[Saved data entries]
------------------------------------------------

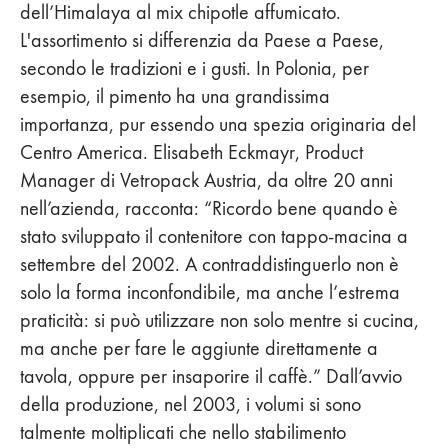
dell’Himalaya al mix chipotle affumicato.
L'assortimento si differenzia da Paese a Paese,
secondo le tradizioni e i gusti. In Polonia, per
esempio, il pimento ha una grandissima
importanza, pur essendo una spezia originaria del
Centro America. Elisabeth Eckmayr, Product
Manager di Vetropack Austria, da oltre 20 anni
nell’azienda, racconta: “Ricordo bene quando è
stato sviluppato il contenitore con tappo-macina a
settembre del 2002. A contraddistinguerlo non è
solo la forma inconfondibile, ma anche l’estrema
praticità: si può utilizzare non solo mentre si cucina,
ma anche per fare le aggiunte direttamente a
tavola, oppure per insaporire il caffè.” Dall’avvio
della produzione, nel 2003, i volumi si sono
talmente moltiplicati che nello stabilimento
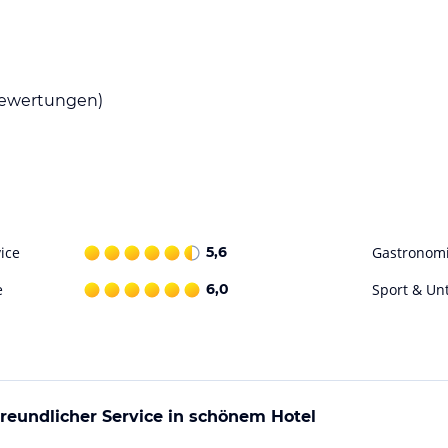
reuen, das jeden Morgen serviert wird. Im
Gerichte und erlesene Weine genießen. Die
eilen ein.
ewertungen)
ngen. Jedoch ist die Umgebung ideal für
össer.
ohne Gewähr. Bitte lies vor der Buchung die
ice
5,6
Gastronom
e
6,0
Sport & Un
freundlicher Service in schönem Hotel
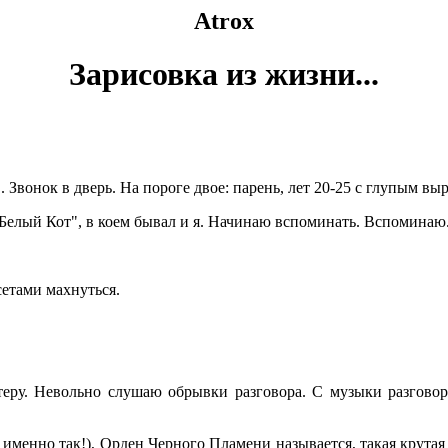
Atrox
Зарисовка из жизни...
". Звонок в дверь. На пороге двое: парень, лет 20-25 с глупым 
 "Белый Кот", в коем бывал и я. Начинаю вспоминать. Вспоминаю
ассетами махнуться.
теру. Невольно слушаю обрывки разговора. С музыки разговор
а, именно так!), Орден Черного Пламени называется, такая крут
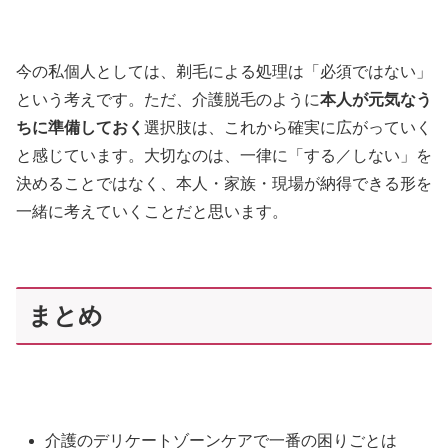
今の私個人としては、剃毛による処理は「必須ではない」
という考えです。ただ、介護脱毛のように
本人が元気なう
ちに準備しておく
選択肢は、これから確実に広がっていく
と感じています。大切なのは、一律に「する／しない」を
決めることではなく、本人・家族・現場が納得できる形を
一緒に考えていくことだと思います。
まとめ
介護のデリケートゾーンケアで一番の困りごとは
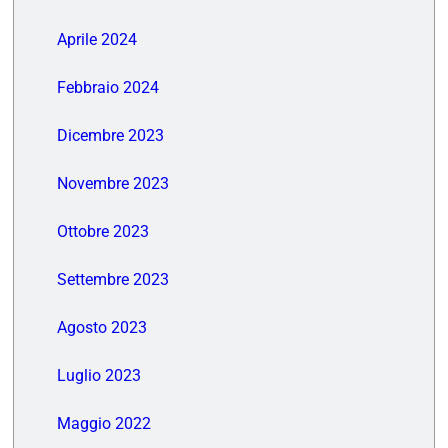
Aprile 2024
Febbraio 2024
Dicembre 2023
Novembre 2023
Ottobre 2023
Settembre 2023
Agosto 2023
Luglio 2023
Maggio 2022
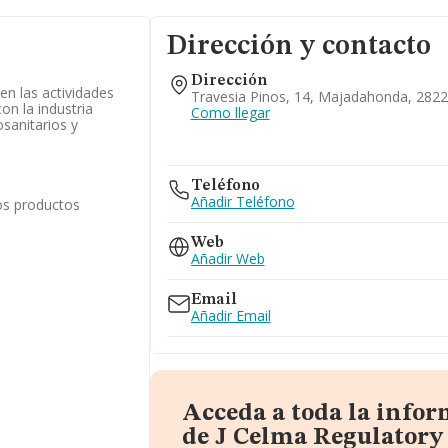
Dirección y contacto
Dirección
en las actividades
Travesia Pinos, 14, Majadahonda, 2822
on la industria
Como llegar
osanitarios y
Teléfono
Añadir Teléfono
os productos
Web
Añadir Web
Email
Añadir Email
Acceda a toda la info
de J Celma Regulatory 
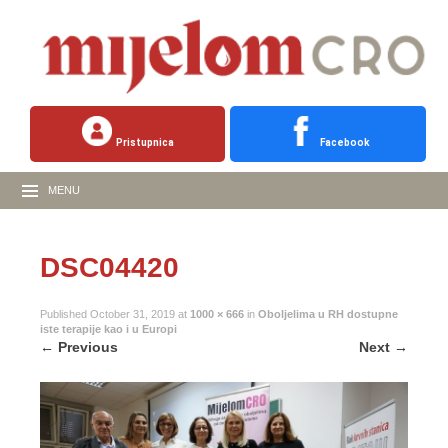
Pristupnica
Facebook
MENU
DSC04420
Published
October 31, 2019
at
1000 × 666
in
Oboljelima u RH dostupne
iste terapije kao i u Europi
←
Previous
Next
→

------------------------------------------------

Assigned task
Leave out each picture and extract the lines from the one containing "de J Celma Regulatory" through the end of the records above, inclusive, exactly as they stand.

Answer space
de J Celma Regulatory 
Pristupnica
Facebook
MENU
DSC04420
Published
October 31, 2019
at
1000 × 666
in
Oboljelima u RH dostupne
iste terapije kao i u Europi
←
Previous
Next
→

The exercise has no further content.